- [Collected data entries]
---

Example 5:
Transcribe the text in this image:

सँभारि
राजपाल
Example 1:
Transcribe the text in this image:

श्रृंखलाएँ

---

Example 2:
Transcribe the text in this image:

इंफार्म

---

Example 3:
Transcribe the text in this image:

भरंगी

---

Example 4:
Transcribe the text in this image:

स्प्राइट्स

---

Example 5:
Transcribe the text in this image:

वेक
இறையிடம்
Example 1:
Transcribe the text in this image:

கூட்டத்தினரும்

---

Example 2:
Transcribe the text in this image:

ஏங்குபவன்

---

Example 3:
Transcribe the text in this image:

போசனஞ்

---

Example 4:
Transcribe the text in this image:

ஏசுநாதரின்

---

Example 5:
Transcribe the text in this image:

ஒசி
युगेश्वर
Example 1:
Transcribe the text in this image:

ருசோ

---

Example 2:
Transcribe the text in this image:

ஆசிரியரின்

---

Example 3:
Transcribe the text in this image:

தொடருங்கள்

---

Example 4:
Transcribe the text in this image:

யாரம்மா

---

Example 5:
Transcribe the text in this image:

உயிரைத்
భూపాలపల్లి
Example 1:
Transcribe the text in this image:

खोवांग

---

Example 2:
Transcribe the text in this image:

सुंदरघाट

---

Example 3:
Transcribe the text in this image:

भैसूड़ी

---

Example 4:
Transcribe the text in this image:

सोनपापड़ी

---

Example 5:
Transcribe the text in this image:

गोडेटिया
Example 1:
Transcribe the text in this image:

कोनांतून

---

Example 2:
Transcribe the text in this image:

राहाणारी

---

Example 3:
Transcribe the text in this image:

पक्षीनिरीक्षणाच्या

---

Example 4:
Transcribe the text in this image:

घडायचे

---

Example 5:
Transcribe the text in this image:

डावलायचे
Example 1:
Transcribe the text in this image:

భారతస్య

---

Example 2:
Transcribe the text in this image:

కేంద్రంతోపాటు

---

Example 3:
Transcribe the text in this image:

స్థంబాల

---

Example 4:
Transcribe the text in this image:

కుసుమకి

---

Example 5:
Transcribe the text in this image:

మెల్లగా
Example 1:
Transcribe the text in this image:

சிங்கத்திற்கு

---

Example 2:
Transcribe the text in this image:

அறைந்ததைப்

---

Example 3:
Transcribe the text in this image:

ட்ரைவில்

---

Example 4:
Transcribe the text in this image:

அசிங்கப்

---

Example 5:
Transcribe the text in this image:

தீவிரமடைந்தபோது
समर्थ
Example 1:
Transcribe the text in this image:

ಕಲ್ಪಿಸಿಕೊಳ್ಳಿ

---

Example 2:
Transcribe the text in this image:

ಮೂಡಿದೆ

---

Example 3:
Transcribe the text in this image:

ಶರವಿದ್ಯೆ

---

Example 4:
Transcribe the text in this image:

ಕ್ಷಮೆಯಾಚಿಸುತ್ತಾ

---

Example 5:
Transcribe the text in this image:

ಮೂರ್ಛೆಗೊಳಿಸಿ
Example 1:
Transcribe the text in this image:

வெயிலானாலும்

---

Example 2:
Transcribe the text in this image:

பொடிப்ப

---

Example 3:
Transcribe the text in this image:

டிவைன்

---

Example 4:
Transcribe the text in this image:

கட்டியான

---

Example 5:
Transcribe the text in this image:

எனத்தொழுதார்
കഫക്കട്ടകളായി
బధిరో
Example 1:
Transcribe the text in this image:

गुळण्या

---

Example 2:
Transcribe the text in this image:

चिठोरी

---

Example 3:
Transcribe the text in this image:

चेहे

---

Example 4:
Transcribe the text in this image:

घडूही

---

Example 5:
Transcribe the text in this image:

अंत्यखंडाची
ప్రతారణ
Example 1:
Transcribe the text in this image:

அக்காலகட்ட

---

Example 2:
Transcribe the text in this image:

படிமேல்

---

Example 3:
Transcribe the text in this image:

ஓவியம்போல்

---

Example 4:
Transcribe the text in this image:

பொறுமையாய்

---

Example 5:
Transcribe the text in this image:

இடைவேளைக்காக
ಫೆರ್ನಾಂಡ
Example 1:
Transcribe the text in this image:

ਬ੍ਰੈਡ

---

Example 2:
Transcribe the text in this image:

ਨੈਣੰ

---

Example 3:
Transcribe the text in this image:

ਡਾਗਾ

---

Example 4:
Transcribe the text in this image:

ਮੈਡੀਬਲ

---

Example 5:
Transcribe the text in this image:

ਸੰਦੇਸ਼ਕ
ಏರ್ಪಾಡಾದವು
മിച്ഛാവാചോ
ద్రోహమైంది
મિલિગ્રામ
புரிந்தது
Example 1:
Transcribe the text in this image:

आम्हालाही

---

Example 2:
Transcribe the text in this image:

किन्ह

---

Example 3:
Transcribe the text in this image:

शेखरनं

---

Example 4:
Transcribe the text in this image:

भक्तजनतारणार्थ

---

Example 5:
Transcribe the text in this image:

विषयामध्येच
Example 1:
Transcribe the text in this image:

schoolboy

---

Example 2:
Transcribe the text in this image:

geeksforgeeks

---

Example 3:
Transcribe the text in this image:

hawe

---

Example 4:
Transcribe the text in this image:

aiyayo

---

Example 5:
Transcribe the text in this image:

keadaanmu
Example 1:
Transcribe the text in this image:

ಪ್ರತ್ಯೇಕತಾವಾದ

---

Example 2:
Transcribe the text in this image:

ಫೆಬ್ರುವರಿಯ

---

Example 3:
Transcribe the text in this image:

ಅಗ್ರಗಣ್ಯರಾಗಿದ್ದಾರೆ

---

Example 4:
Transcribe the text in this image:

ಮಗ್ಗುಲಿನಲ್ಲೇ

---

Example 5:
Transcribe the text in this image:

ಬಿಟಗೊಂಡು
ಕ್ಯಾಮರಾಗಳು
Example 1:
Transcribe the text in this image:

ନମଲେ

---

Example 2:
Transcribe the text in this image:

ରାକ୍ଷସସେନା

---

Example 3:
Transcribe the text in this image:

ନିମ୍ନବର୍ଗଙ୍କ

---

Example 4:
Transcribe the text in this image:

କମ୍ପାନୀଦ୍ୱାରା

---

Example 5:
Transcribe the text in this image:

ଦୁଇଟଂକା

- [YOUR ASSIGNMENT]
Reproduce the entries above in full, verbatim.

- [ANSWER TO THE PROBLEM]
---

Example 5:
Transcribe the text in this image:

सँभारि
राजपाल
Example 1:
Transcribe the text in this image:

श्रृंखलाएँ

---

Example 2:
Transcribe the text in this image:

इंफार्म

---

Example 3:
Transcribe the text in this image:

भरंगी

---

Example 4:
Transcribe the text in this image:

स्प्राइट्स

---

Example 5:
Transcribe the text in this image:

वेक
இறையிடம்
Example 1:
Transcribe the text in this image:

கூட்டத்தினரும்

---

Example 2:
Transcribe the text in this image:

ஏங்குபவன்

---

Example 3:
Transcribe the text in this image:

போசனஞ்

---

Example 4:
Transcribe the text in this image:

ஏசுநாதரின்

---

Example 5:
Transcribe the text in this image:

ஒசி
युगेश्वर
Example 1:
Transcribe the text in this image:

ருசோ

---

Example 2:
Transcribe the text in this image:

ஆசிரியரின்

---

Example 3:
Transcribe the text in this image:

தொடருங்கள்

---

Example 4:
Transcribe the text in this image:

யாரம்மா

---

Example 5:
Transcribe the text in this image:

உயிரைத்
భూపాలపల్లి
Example 1:
Transcribe the text in this image:

खोवांग

---

Example 2:
Transcribe the text in this image:

सुंदरघाट

---

Example 3:
Transcribe the text in this image:

भैसूड़ी

---

Example 4:
Transcribe the text in this image:

सोनपापड़ी

---

Example 5:
Transcribe the text in this image:

गोडेटिया
Example 1:
Transcribe the text in this image:

कोनांतून

---

Example 2:
Transcribe the text in this image:

राहाणारी

---

Example 3:
Transcribe the text in this image:

पक्षीनिरीक्षणाच्या

---

Example 4:
Transcribe the text in this image:

घडायचे

---

Example 5:
Transcribe the text in this image:

डावलायचे
Example 1:
Transcribe the text in this image:

భారతస్య

---

Example 2:
Transcribe the text in this image:

కేంద్రంతోపాటు

---

Example 3:
Transcribe the text in this image:

స్థంబాల

---

Example 4:
Transcribe the text in this image:

కుసుమకి

---

Example 5:
Transcribe the text in this image:

మెల్లగా
Example 1:
Transcribe the text in this image:

சிங்கத்திற்கு

---

Example 2:
Transcribe the text in this image:

அறைந்ததைப்

---

Example 3:
Transcribe the text in this image:

ட்ரைவில்

---

Example 4:
Transcribe the text in this image:

அசிங்கப்

---

Example 5:
Transcribe the text in this image:

தீவிரமடைந்தபோது
समर्थ
Example 1:
Transcribe the text in this image:

ಕಲ್ಪಿಸಿಕೊಳ್ಳಿ

---

Example 2:
Transcribe the text in this image:

ಮೂಡಿದೆ

---

Example 3:
Transcribe the text in this image:

ಶರವಿದ್ಯೆ

---

Example 4:
Transcribe the text in this image:

ಕ್ಷಮೆಯಾಚಿಸುತ್ತಾ

---

Example 5:
Transcribe the text in this image:

ಮೂರ್ಛೆಗೊಳಿಸಿ
Example 1:
Transcribe the text in this image:

வெயிலானாலும்

---

Example 2:
Transcribe the text in this image:

பொடிப்ப

---

Example 3:
Transcribe the text in this image:

டிவைன்

---

Example 4:
Transcribe the text in this image:

கட்டியான

---

Example 5:
Transcribe the text in this image:

எனத்தொழுதார்
കഫക്കട്ടകളായി
బధిరో
Example 1:
Transcribe the text in this image:

गुळण्या

---

Example 2:
Transcribe the text in this image:

चिठोरी

---

Example 3:
Transcribe the text in this image:

चेहे

---

Example 4:
Transcribe the text in this image:

घडूही

---

Example 5:
Transcribe the text in this image:

अंत्यखंडाची
ప్రతారణ
Example 1:
Transcribe the text in this image:

அக்காலகட்ட

---

Example 2:
Transcribe the text in this image:

படிமேல்

---

Example 3:
Transcribe the text in this image:

ஓவியம்போல்

---

Example 4:
Transcribe the text in this image:

பொறுமையாய்

---

Example 5:
Transcribe the text in this image:

இடைவேளைக்காக
ಫೆರ್ನಾಂಡ
Example 1:
Transcribe the text in this image:

ਬ੍ਰੈਡ

---

Example 2:
Transcribe the text in this image:

ਨੈਣੰ

---

Example 3:
Transcribe the text in this image:

ਡਾਗਾ

---

Example 4:
Transcribe the text in this image:

ਮੈਡੀਬਲ

---

Example 5:
Transcribe the text in this image:

ਸੰਦੇਸ਼ਕ
ಏರ್ಪಾಡಾದವು
മിച്ഛാവാചോ
ద్రోహమైంది
મિલિગ્રામ
புரிந்தது
Example 1:
Transcribe the text in this image:

आम्हालाही

---

Example 2:
Transcribe the text in this image:

किन्ह

---

Example 3:
Transcribe the text in this image:

शेखरनं

---

Example 4:
Transcribe the text in this image:

भक्तजनतारणार्थ

---

Example 5:
Transcribe the text in this image:

विषयामध्येच
Example 1:
Transcribe the text in this image:

schoolboy

---

Example 2:
Transcribe the text in this image:

geeksforgeeks

---

Example 3:
Transcribe the text in this image:

hawe

---

Example 4:
Transcribe the text in this image:

aiyayo

---

Example 5:
Transcribe the text in this image:

keadaanmu
Example 1:
Transcribe the text in this image:

ಪ್ರತ್ಯೇಕತಾವಾದ

---

Example 2:
Transcribe the text in this image:

ಫೆಬ್ರುವರಿಯ

---

Example 3:
Transcribe the text in this image:

ಅಗ್ರಗಣ್ಯರಾಗಿದ್ದಾರೆ

---

Example 4:
Transcribe the text in this image:

ಮಗ್ಗುಲಿನಲ್ಲೇ

---

Example 5:
Transcribe the text in this image:

ಬಿಟಗೊಂಡು
ಕ್ಯಾಮರಾಗಳು
Example 1:
Transcribe the text in this image:

ନମଲେ

---

Example 2:
Transcribe the text in this image:

ରାକ୍ଷସସେନା

---

Example 3:
Transcribe the text in this image:

ନିମ୍ନବର୍ଗଙ୍କ

---

Example 4:
Transcribe the text in this image:

କମ୍ପାନୀଦ୍ୱାରା

---

Example 5:
Transcribe the text in this image:

ଦୁଇଟଂକା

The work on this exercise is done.